═══ RECORDS SHOWN

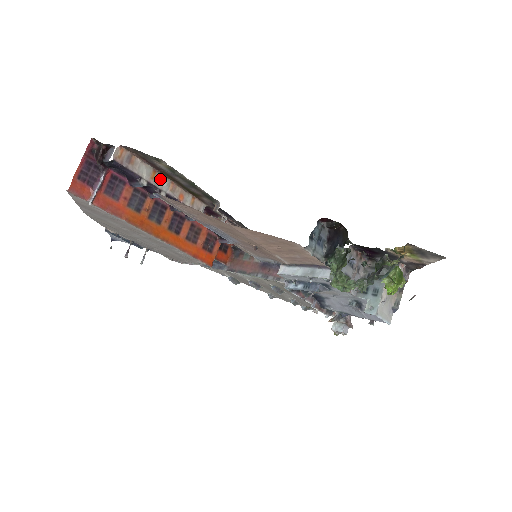
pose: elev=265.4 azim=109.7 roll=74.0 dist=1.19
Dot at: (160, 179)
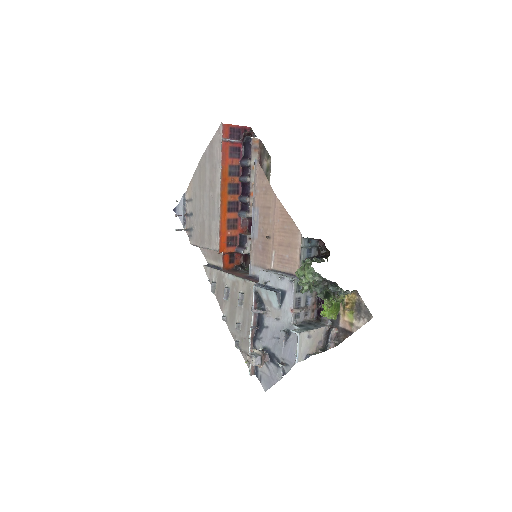
Dot at: occluded
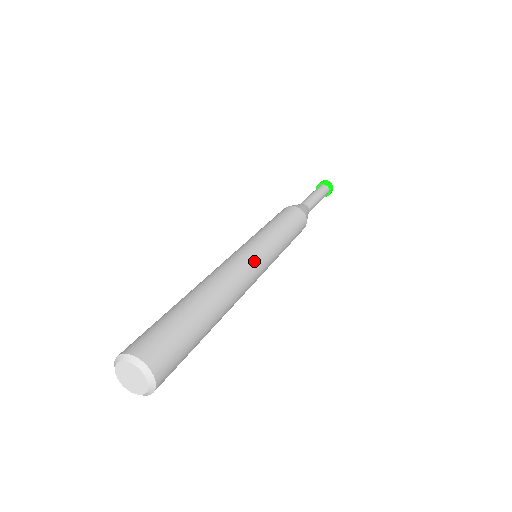
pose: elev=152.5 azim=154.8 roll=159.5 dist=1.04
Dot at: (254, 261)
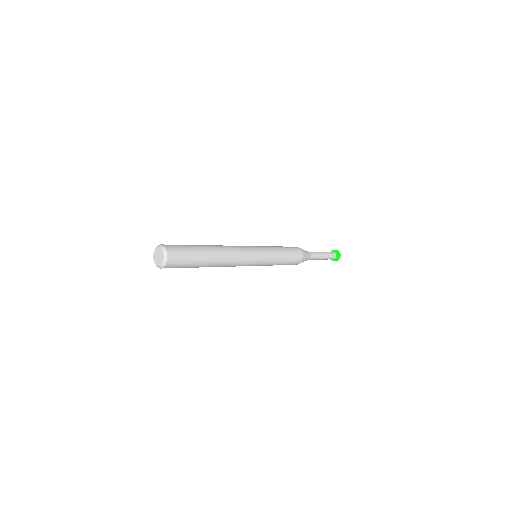
Dot at: (250, 256)
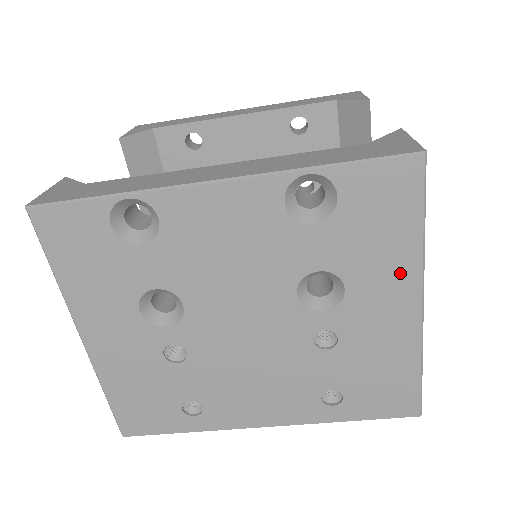
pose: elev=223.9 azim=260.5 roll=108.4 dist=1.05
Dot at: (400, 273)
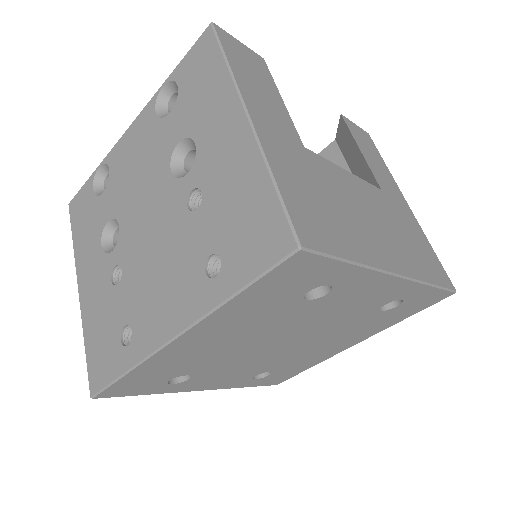
Dot at: (223, 104)
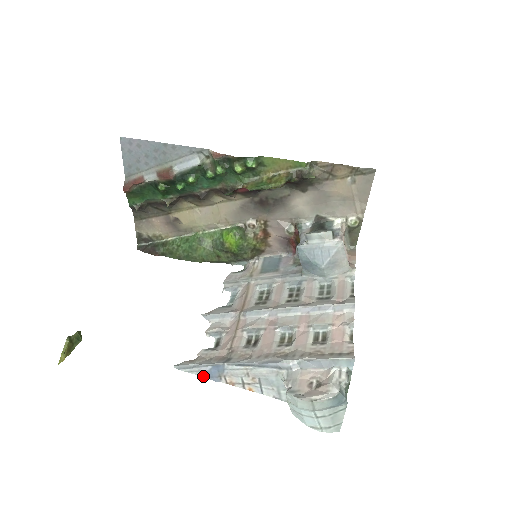
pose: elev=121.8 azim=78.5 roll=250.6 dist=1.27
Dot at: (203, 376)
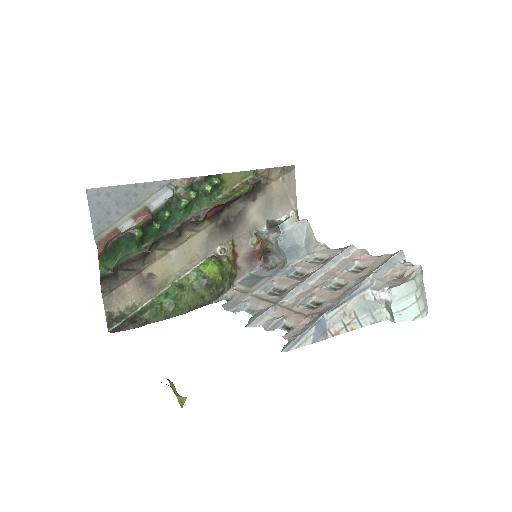
Dot at: (312, 342)
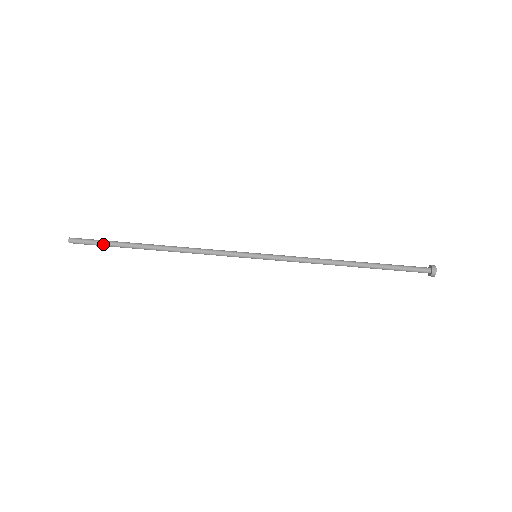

══════

** WHAT YOU HAVE TO DO **
Count the lines in the material above that contain the string "azim", and reply with only that number.

** EXERCISE ANSWER **
4